Na briefingu przed stołecznym ratuszem, prezes Stowarzyszenia wyraził przekonanie, że Rafał Trzaskowski od dawna celowo ogranicza wolność zgromadzeń. Zarzucił mu działanie z premedytacją z powodów ideologicznych, co ma potwierdzać decyzja Sądu Najwyższego z czerwca tego roku, dotycząca cykliczności Marszu Powstania Warszawskiego.
Decyzją Sądu Najwyższego z czerwca tego roku uchylono wyrok sądu apelacyjnego i potwierdzono decyzję wojewody mazowieckiego, który nadał Marszowi Powstania Warszawskiego status zgromadzenia cyklicznego. Sąd stwierdził, że zaskarżanie decyzji o cykliczności przysługuje jedynie wnioskodawcy, gdy jest ona odmowna.
Prezes Bąkiewicz podkreślił, że nie ma w prawie przepisu, który umożliwiałby prezydentowi miasta składanie odwołań od decyzji wojewody w sprawie nadania statusu zgromadzenia cyklicznego. Tylko sam wnioskodawca ma takie prawo. Dlatego działań prezydenta Trzaskowskiego, które doprowadziły do zaskarżenia decyzji o cykliczności Marszu Powstania Warszawskiego, można uznać za naruszenie prawa.
Zgodnie z oceną Stowarzyszenia Rot Marszu Niepodległości, działania prezydenta Warszawy wypełniły znamiona przestępstwa określonego w art. 231 par. 1 Kodeksu Karnego. Na mocy tego przepisu funkcjonariusz publiczny, przekraczając swoje uprawnienia lub zaniedbując obowiązki, działa na szkodę interesu publicznego lub prywatnego i może zostać ukarany pozbawieniem wolności do lat trzech.
Podobne zarzuty prezes Bąkiewicza kierował w stronę prezydentki Warszawy Hanna Gronkiewicz-Waltz. Stowarzyszenie uważa, że obecna władza również stosuje te same metody wobec środowisk patriotycznych, które uniemożliwiają im organizację zgromadzeń, w tym Marszu Powstania Warszawskiego i Marszu Niepodległości.

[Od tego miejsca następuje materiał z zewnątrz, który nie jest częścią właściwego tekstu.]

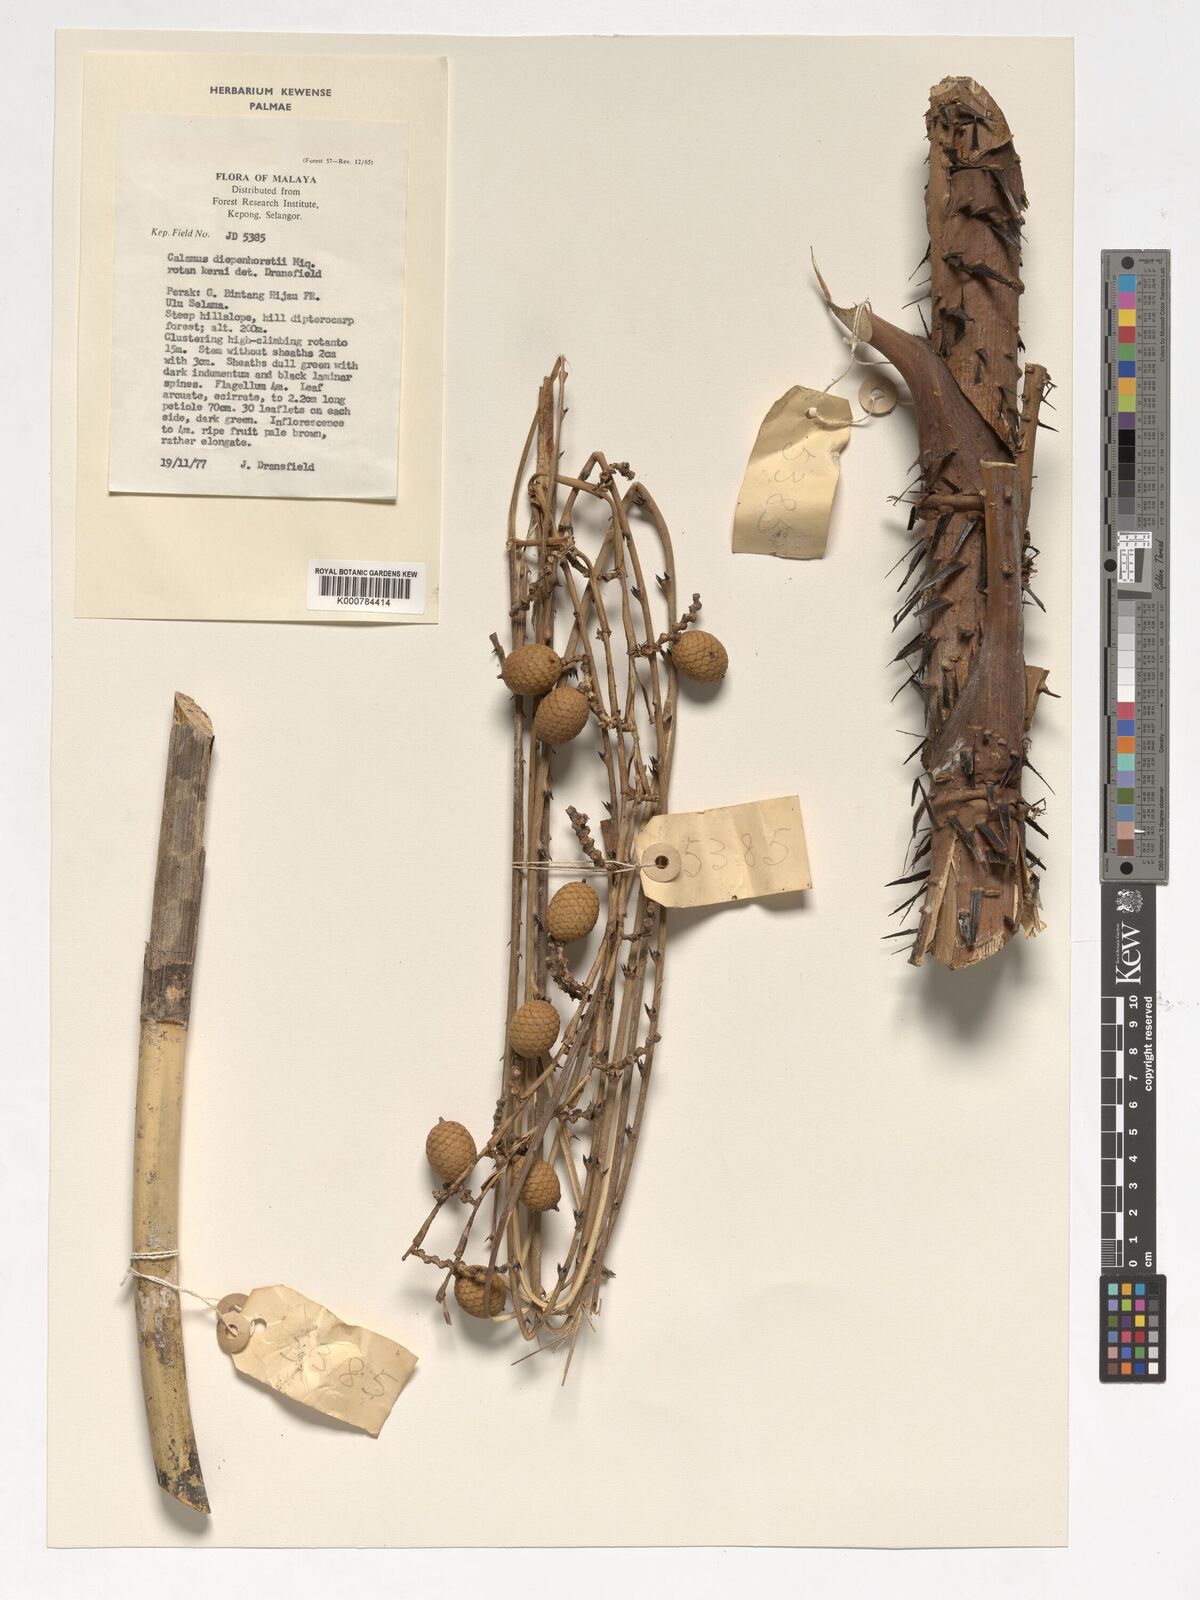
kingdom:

Pawła Kryszczak ze Stowarzyszenia Roty Marszu Niepodległości dodał, że poniedziałkowe zawiadomienie do prokuratury jest odpowiedzią na wiele lat działań warszawskiego ratusza, który rzekomo nie dopuszcza do godnego przebiegu obchodów dnia wybuchu Powstania Warszawskiego. Kryszczak wspomniał również o prawnych i fizycznych przeszkodach, jakie miały być stosowane przez ratusz wobec Marszu Powstania Warszawskiego.